> **WORK TASK**
All lines below between the line with "Pasamos, pues, a" and the line with "onze website een", including both, must be copied exactly, and the pictures must be omitted.

━━━━━ RECORDS SUPPLIED ━━━━━

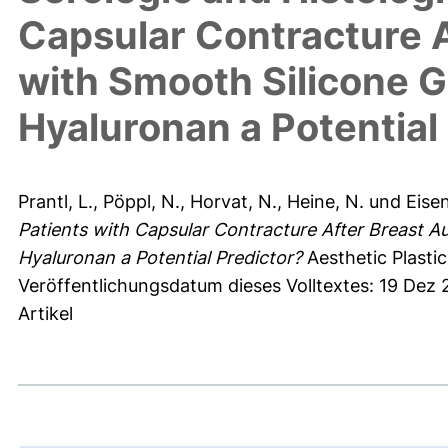
Capsular Contracture 
with Smooth Silicone G
Hyaluronan a Potential
Prantl, L.
,
Pöppl, N.
,
Horvat, N.
,
Heine, N.
und
Eise
Patients with Capsular Contracture After Breast A
Hyaluronan a Potential Predictor?
Aesthetic Plastic
Veröffentlichungsdatum dieses Volltextes: 19 Dez
Artikel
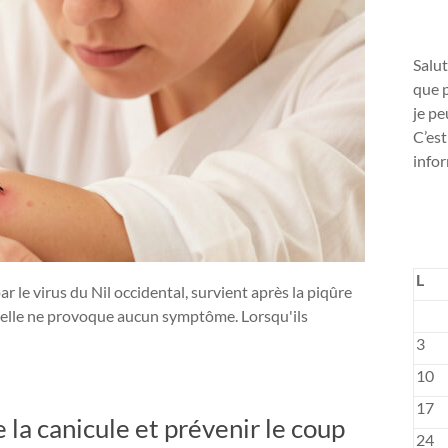
Salut
que p
je pe
C’est
infor
L
r le virus du Nil occidental, survient après la piqûre
, elle ne provoque aucun symptôme. Lorsqu'ils
3
10
17
la canicule et prévenir le coup
24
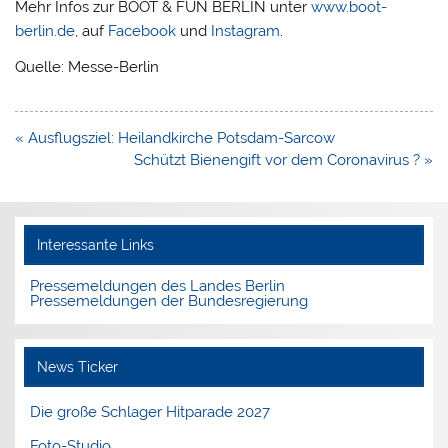
Mehr Infos zur BOOT & FUN BERLIN unter
www.boot-
berlin.de
, auf
Facebook
und
Instagram
.
Quelle: Messe-Berlin
Beitragsnavigation
« Ausflugsziel: Heilandkirche Potsdam-Sarcow
Schützt Bienengift vor dem Coronavirus ? »
Interessante Links
Pressemeldungen des Landes Berlin
Pressemeldungen der Bundesregierung
News Ticker
Die große Schlager Hitparade 2027
Foto-Studio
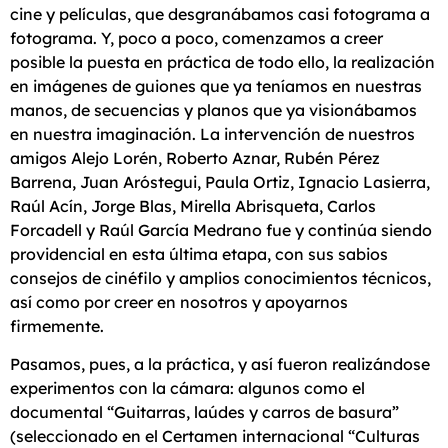
cine y películas, que desgranábamos casi fotograma a
fotograma. Y, poco a poco, comenzamos a creer
posible la puesta en práctica de todo ello, la realización
en imágenes de guiones que ya teníamos en nuestras
manos, de secuencias y planos que ya visionábamos
en nuestra imaginación. La intervención de nuestros
amigos Alejo Lorén, Roberto Aznar, Rubén Pérez
Barrena, Juan Aróstegui, Paula Ortiz, Ignacio Lasierra,
Raúl Acín, Jorge Blas, Mirella Abrisqueta, Carlos
Forcadell y Raúl García Medrano fue y continúa siendo
providencial en esta última etapa, con sus sabios
consejos de cinéfilo y amplios conocimientos técnicos,
así como por creer en nosotros y apoyarnos
firmemente.
Pasamos, pues, a la práctica, y así fueron realizándose
experimentos con la cámara: algunos como el
documental “Guitarras, laúdes y carros de basura”
(seleccionado en el Certamen internacional “Culturas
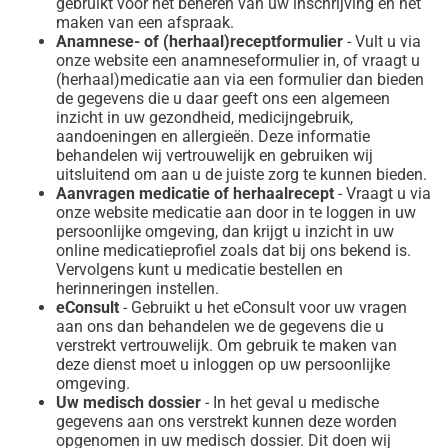
gebruikt voor het beheren van uw inschrijving en het
maken van een afspraak.
Anamnese- of (herhaal)receptformulier
- Vult u via
onze website een anamneseformulier in, of vraagt u
(herhaal)medicatie aan via een formulier dan bieden
de gegevens die u daar geeft ons een algemeen
inzicht in uw gezondheid, medicijngebruik,
aandoeningen en allergieën. Deze informatie
behandelen wij vertrouwelijk en gebruiken wij
uitsluitend om aan u de juiste zorg te kunnen bieden.
Aanvragen medicatie of herhaalrecept
- Vraagt u via
onze website medicatie aan door in te loggen in uw
persoonlijke omgeving, dan krijgt u inzicht in uw
online medicatieprofiel zoals dat bij ons bekend is.
Vervolgens kunt u medicatie bestellen en
herinneringen instellen.
eConsult
- Gebruikt u het eConsult voor uw vragen
aan ons dan behandelen we de gegevens die u
verstrekt vertrouwelijk. Om gebruik te maken van
deze dienst moet u inloggen op uw persoonlijke
omgeving.
Uw medisch dossier
- In het geval u medische
gegevens aan ons verstrekt kunnen deze worden
opgenomen in uw medisch dossier. Dit doen wij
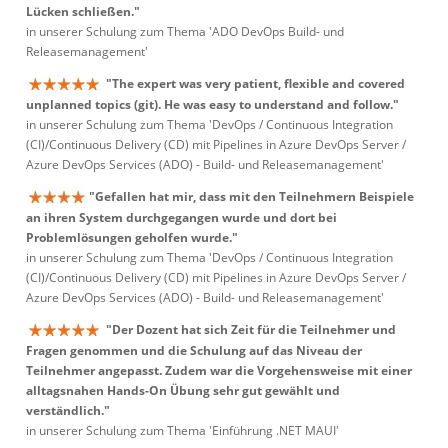
Lücken schließen."
in unserer Schulung zum Thema 'ADO DevOps Build- und
Releasemanagement'
"The expert was very patient, flexible and covered
unplanned topics (git). He was easy to understand and follow."
in unserer Schulung zum Thema 'DevOps / Continuous Integration
(CI)/Continuous Delivery (CD) mit Pipelines in Azure DevOps Server /
Azure DevOps Services (ADO) - Build- und Releasemanagement'
"Gefallen hat mir, dass mit den Teilnehmern Beispiele
an ihren System durchgegangen wurde und dort bei
Problemlösungen geholfen wurde."
in unserer Schulung zum Thema 'DevOps / Continuous Integration
(CI)/Continuous Delivery (CD) mit Pipelines in Azure DevOps Server /
Azure DevOps Services (ADO) - Build- und Releasemanagement'
"Der Dozent hat sich Zeit für die Teilnehmer und
Fragen genommen und die Schulung auf das Niveau der
Teilnehmer angepasst. Zudem war die Vorgehensweise mit einer
alltagsnahen Hands-On Übung sehr gut gewählt und
verständlich."
in unserer Schulung zum Thema 'Einführung .NET MAUI'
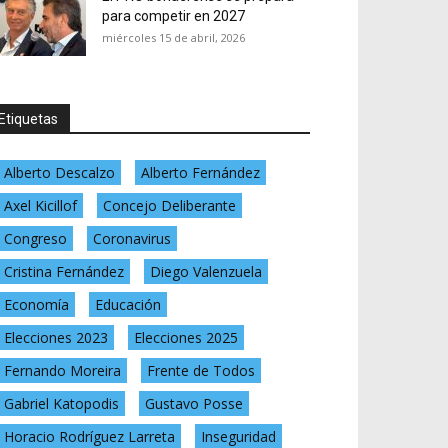
para competir en 2027
miércoles 15 de abril, 2026
Etiquetas
Alberto Descalzo
Alberto Fernández
Axel Kicillof
Concejo Deliberante
Congreso
Coronavirus
Cristina Fernández
Diego Valenzuela
Economía
Educación
Elecciones 2023
Elecciones 2025
Fernando Moreira
Frente de Todos
Gabriel Katopodis
Gustavo Posse
Horacio Rodríguez Larreta
Inseguridad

━━━━━

> **SOLUTION**
Pasamos, pues, a la práctica, y así fueron realizándose
experimentos con la cámara: algunos como el
documental “Guitarras, laúdes y carros de basura”
(seleccionado en el Certamen internacional “Culturas
gebruikt voor het beheren van uw inschrijving en het
maken van een afspraak.
Anamnese- of (herhaal)receptformulier
- Vult u via
onze website een anamneseformulier in, of vraagt u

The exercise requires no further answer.